The relief from Monday's news that Forrest is in remission has been palpable. Bo and I were at the build project when I got the call. And there, amidst the saw dust and drills, siding pieces and plumbing parts we could do nothing but hold each other and just cry. I know there had been a massive outcry for healing, and I fully believe it made all the difference in the world. I have to admit though— in the spirit of brutal authenticity—i really didn't know if remission is where we would find ourselves this week. Both Bo and I had felt God preparing our hearts with increasing intensity all last week and through the weekend. What would our reaction be if remission wasn't the news? Was our faith, our trust, our belief contingent on circumstance? At every turn, it seemed, I was faced with the question, and I literally could not get Abraham and Isaac out of my mind for days on end. What was God asking of me? What would He ask? I think we really had to get to a place: mentally, emotionally, spiritually where we believed God to be the same good God, the same present God, the same powerful God no matter what happened. We felt a peace that passes all understanding, but it was definitely not an assurance we would get the answer we wanted. All that was sure is the knowledge that God is present and leading us somewhere purposeful.
... But... thank God for buts ... we did get the answer we wanted. And for the first time in a long while, I felt like I could take a deep breath. We needed this. Forrest needed this. The plan for ongoing treatment needed this. Truth of the matter is: yes, remission is an intense relief; but it does not mean cured. Maybe for other cancers remission means you can wash your hands and walk away. It is done. But not for T-ALL.
Don't get me wrong, it is a huge benchmark. Forrest's case is no longer such a wild card. He's not so experimental. The best way I can describe it is that now Forrest's leukemia is under control. The American Cancer Society puts it like this: "When Leukemia is diagnosed, there are usually about 100 billion leukemia cells in the body. Killing 99.9% of these cells during the 1-month induction treatment is enough to achieve a remission, but it still leaves about 100 million leukemia cells in the body." Most T-ALL patients attain remission after the first month. It took Forrest 4 months. But, then this super high tech lab in Seattle looked at his bone marrow smear with the millions of cells that are in it and saw "NO evidence of ANY Acute Lymphoblastic Leukemia." That is amazing! Still...decades of scientific medical research emphatically point to what is now empirically understood: Even if that specific sample did not have any leukemia cells, they still exist in his body. And left unchecked; would multiply and take over. Again. That's why remission is awesome; but it is a relative awesome.
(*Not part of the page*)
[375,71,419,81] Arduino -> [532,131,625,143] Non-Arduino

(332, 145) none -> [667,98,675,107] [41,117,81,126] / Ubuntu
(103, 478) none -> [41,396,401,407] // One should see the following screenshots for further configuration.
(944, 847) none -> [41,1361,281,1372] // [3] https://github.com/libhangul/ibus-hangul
This was a big wicket, though, and it comes flooding in like the life-giving antidote of an epi-pen. I wish, "Thank you, God" didn't seem so trite. So we soak it up, encouraged and strengthened more than any other time since diagnosis. Forrest will stay high risk (but will not be moved to Very High Risk 🙌) as we move forward. We'll continue treatment for the next three years to maintain this precious remission status. Next week we head to Grand Rapids for the start of Phase 3. Because Forrest was slow to attain remission, aggressive treatment will still continue. For this next phase that means we'll be inpatient for up to a week every other week for 8 weeks. (Yes, that math sucks). He'll be given a chemotherapy called methotrexate on a drip at such a high dose terms like "excessive systemic toxicities" start getting thrown around. His organs and especially kidneys will be highly taxed, so the team will monitor him closely for the entirety of each session and won't discharge until his body has cleared the chemo to a satisfactory level. Could take 4 days. Could take 7. Then we do it again 3 more times. After that, it is on to Phase 4. They call it Delayed Intensification. I guess the name speaks for itself.
In this new world of cancer jargon, we learned a term early on: EFS-- Event-Free Survival. Five-year EFS is a big bench mark. Ten yrs— even bigger. So when do you get to stop worrying about it coming back? When are you "cured?" I remember our Spokane oncologist shaking his head at the thought that some would say "cured" after 5 years. He believed: "when you die of something else." Great. I remember cringing. But I think our God doesn't really do benchmarks. He doesn't abide by the standard EFS rates. I think God has big plans for Forrest. And so we move forward with the assurance that He is here and He is listening. To you. To us. Please don't stop praying.
P.S. You all get an A in Oncology 101 class today.